|Title||An analysis of high cloud variability: imprints from the El Nio-Southern Oscillation|
|Publication Type||Journal Article|
|Year of Publication||2017|
|Authors||Li K.F, Su H., Mak S.N, Chang T.M, Jiang J.H, Norris J.R, Yung Y.L|
|Type of Article||Article|
|Keywords||circulation; climate; Cloud fraction; Deep convection; diurnal cycle; feedback; interannual variability; isccp; model; ocean; outgoing longwave radiation; principal component analysis; Sea surface temperature; sea-surface temperature; sensitivity|
Using data from the International Satellite Cloud Climatology Project (ISCCP), we examine how near-global (60A degrees N-60A degrees S) high cloud fraction varies over time in the past three decades. Our focus is on identifying dominant modes of variability and associated spatial patterns, and how they are related to sea surface temperature.

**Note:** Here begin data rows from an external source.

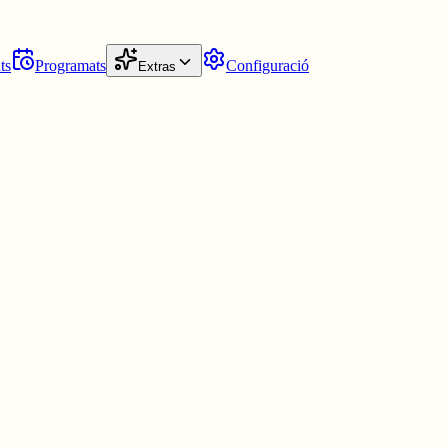
ts
Programats
Configuració
Extras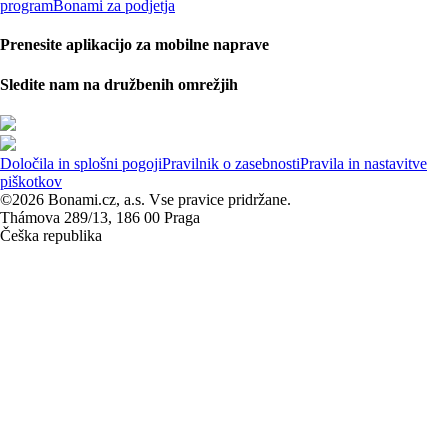
program
Bonami za podjetja
Prenesite aplikacijo za mobilne naprave
Sledite nam na družbenih omrežjih
Določila in splošni pogoji
Pravilnik o zasebnosti
Pravila in nastavitve
piškotkov
©2026 Bonami.cz, a.s. Vse pravice pridržane.
Thámova 289/13, 186 00 Praga
Češka republika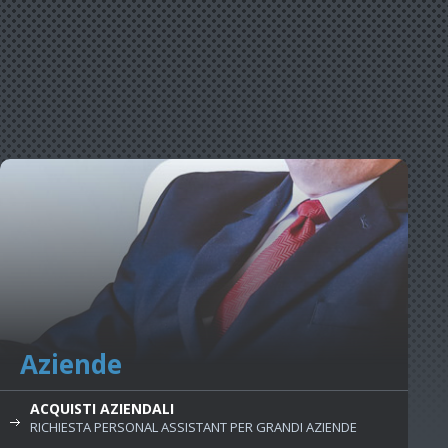
Aziende
ACQUISTI AZIENDALI
RICHIESTA PERSONAL ASSISTANT PER GRANDI AZIENDE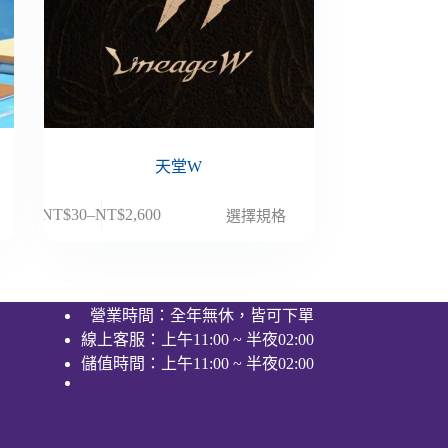
天堂W
此
NT$
30
–
NT$
2,600
選擇規格
價
產
格
品
範
有
圍：
多
營業時間：全年無休，皆可下單
NT$30
種
線上客服：上午11:00 ~ 半夜02:00
到
款
NT$2,600
儲值時間：上午11:00 ~ 半夜02:00
式。
可
在
產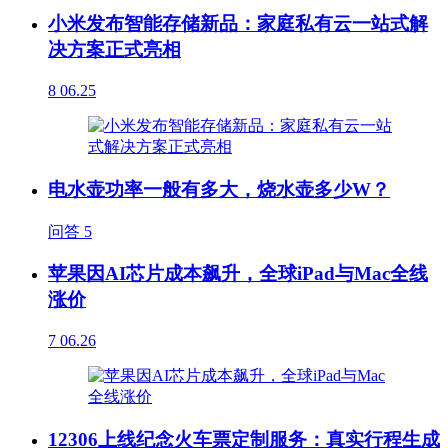
小米发布智能存储新品：家庭私有云一站式解
决方案正式亮相
8
06.25
电水壶功率一般有多大，烧水壶多少W？
问答
5
苹果因AI芯片成本飙升，全球iPad与Mac全线
涨价
7
06.26
12306上线纪念火车票定制服务：真实行程生成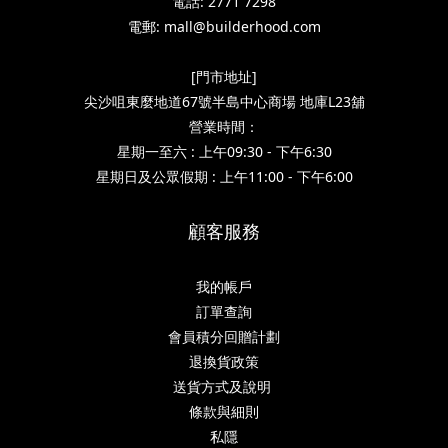
電話: 2771 7298
電郵: mall@builderhood.com
[門市地址]
尖沙咀東麼地道67號半島中心商場 地庫L23舖
營業時間：
星期一至六 : 上午09:30 - 下午6:30
星期日及公眾假期 : 上午11:00 - 下午6:00
顧客服務
我的帳戶
訂單查詢
會員積分回贈計劃
退換貨政策
送貨方式及說明
條款與細則
私隱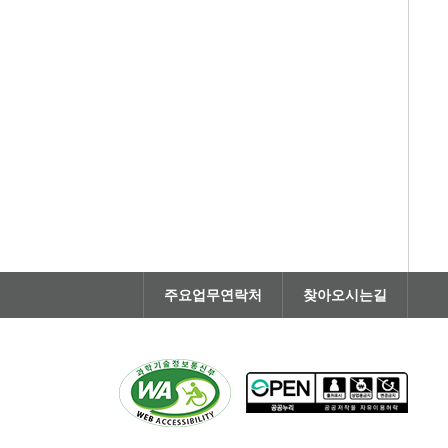
주요업무연락처
찾아오시는길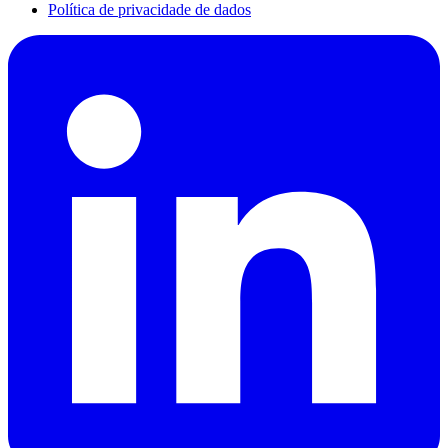
Política de privacidade de dados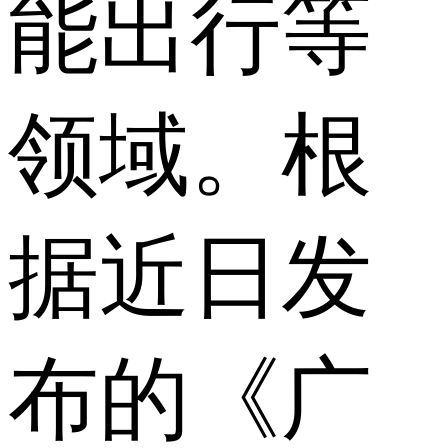
能出行等
领域。根
据近日发
布的《广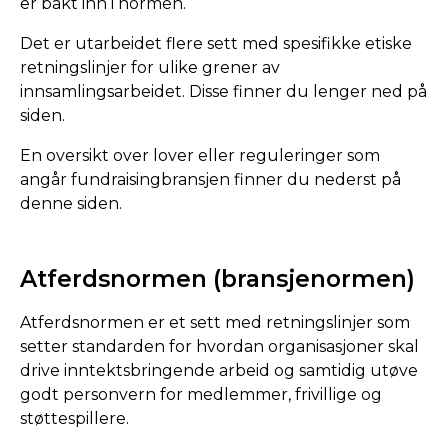
er bakt inn i normen.
Det er utarbeidet flere sett med spesifikke etiske
retningslinjer for ulike grener av
innsamlingsarbeidet. Disse finner du lenger ned på
siden.
En oversikt over lover eller reguleringer som
angår fundraisingbransjen finner du nederst på
denne siden.
Atferdsnormen (bransjenormen)
Atferdsnormen er et sett med retningslinjer som
setter standarden for hvordan organisasjoner skal
drive inntektsbringende arbeid og samtidig utøve
godt personvern for medlemmer, frivillige og
støttespillere.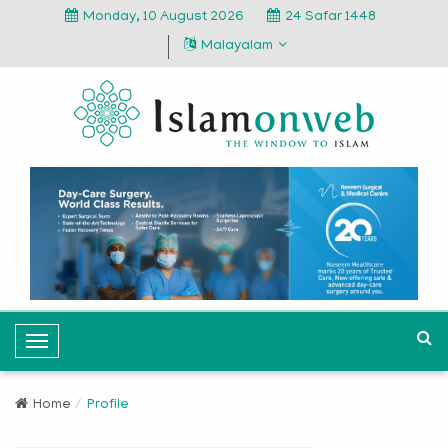
Monday, 10 August 2026
24 Safar 1448
Malayalam
T
o
g
Home
Profile
g
l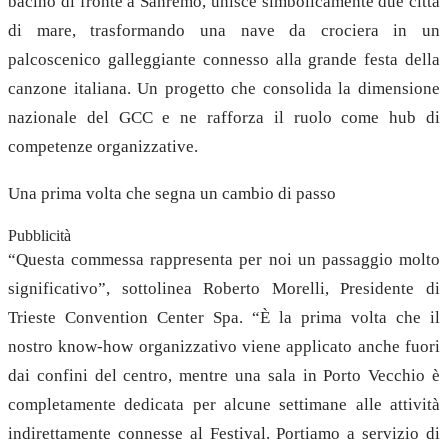
bacino di fronte a Sanremo, unisce simbolicamente due città
di mare, trasformando una nave da crociera in un
palcoscenico galleggiante connesso alla grande festa della
canzone italiana. Un progetto che consolida la dimensione
nazionale del GCC e ne rafforza il ruolo come hub di
competenze organizzative.
Una prima volta che segna un cambio di passo
Pubblicità
“Questa commessa rappresenta per noi un passaggio molto
significativo”, sottolinea Roberto Morelli, Presidente di
Trieste Convention Center Spa. “È la prima volta che il
nostro know-how organizzativo viene applicato anche fuori
dai confini del centro, mentre una sala in Porto Vecchio è
completamente dedicata per alcune settimane alle attività
indirettamente connesse al Festival. Portiamo a servizio di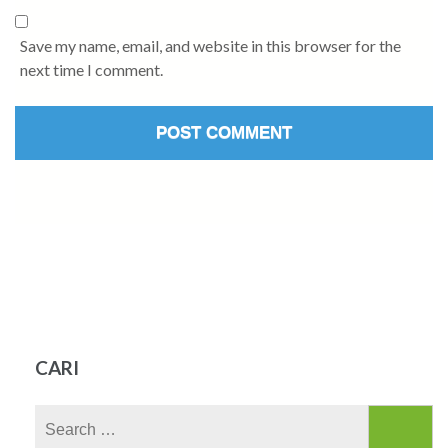
Save my name, email, and website in this browser for the
next time I comment.
CARI
Search
for: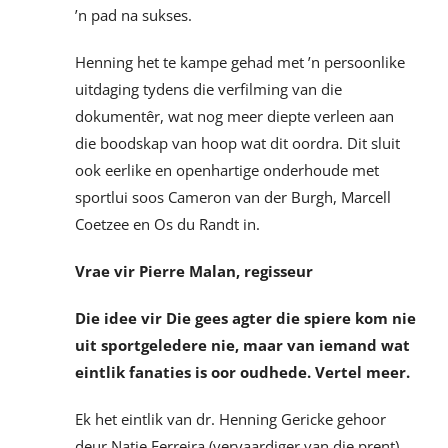
’n pad na sukses.
Henning het te kampe gehad met ’n persoonlike
uitdaging tydens die verfilming van die
dokumentêr, wat nog meer diepte verleen aan
die boodskap van hoop wat dit oordra. Dit sluit
ook eerlike en openhartige onderhoude met
sportlui soos Cameron van der Burgh, Marcell
Coetzee en Os du Randt in.
Vrae vir Pierre Malan, regisseur
Die idee vir Die gees agter die spiere kom nie
uit sportgeledere nie, maar van iemand wat
eintlik fanaties is oor oudhede. Vertel meer.
Ek het eintlik van dr. Henning Gericke gehoor
deur Natie Ferreira (vervaardiger van die prent),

By performing the principal component analysis, we find that the first two principal modes of high cloud distribution show strong imprints of the two types of El Nino-Southern Oscillation (ENSO)-the canonical ENSO and the ENSO Modoki. Comparisons between ISCCP data and 14 models from the Atmospheric Model Intercomparison Project Phase 5 (AMIP5) show that models simulate the spatial pattern and the temporal variations of high cloud fraction associated with the canonical ENSO very well but the magnitudes of the canonical ENSO vary among the models. Furthermore, the multi-model mean of the second principal mode in the AMIP5 simulations appears to capture the temporal behavior of the second mode but individual AMIP5 models show large discrepancies in capturing observed temporal variations. A new metric, defined by the relative variances of the first two principal components, suggests that most of the AMIP5 models overestimate the second principal mode of high clouds.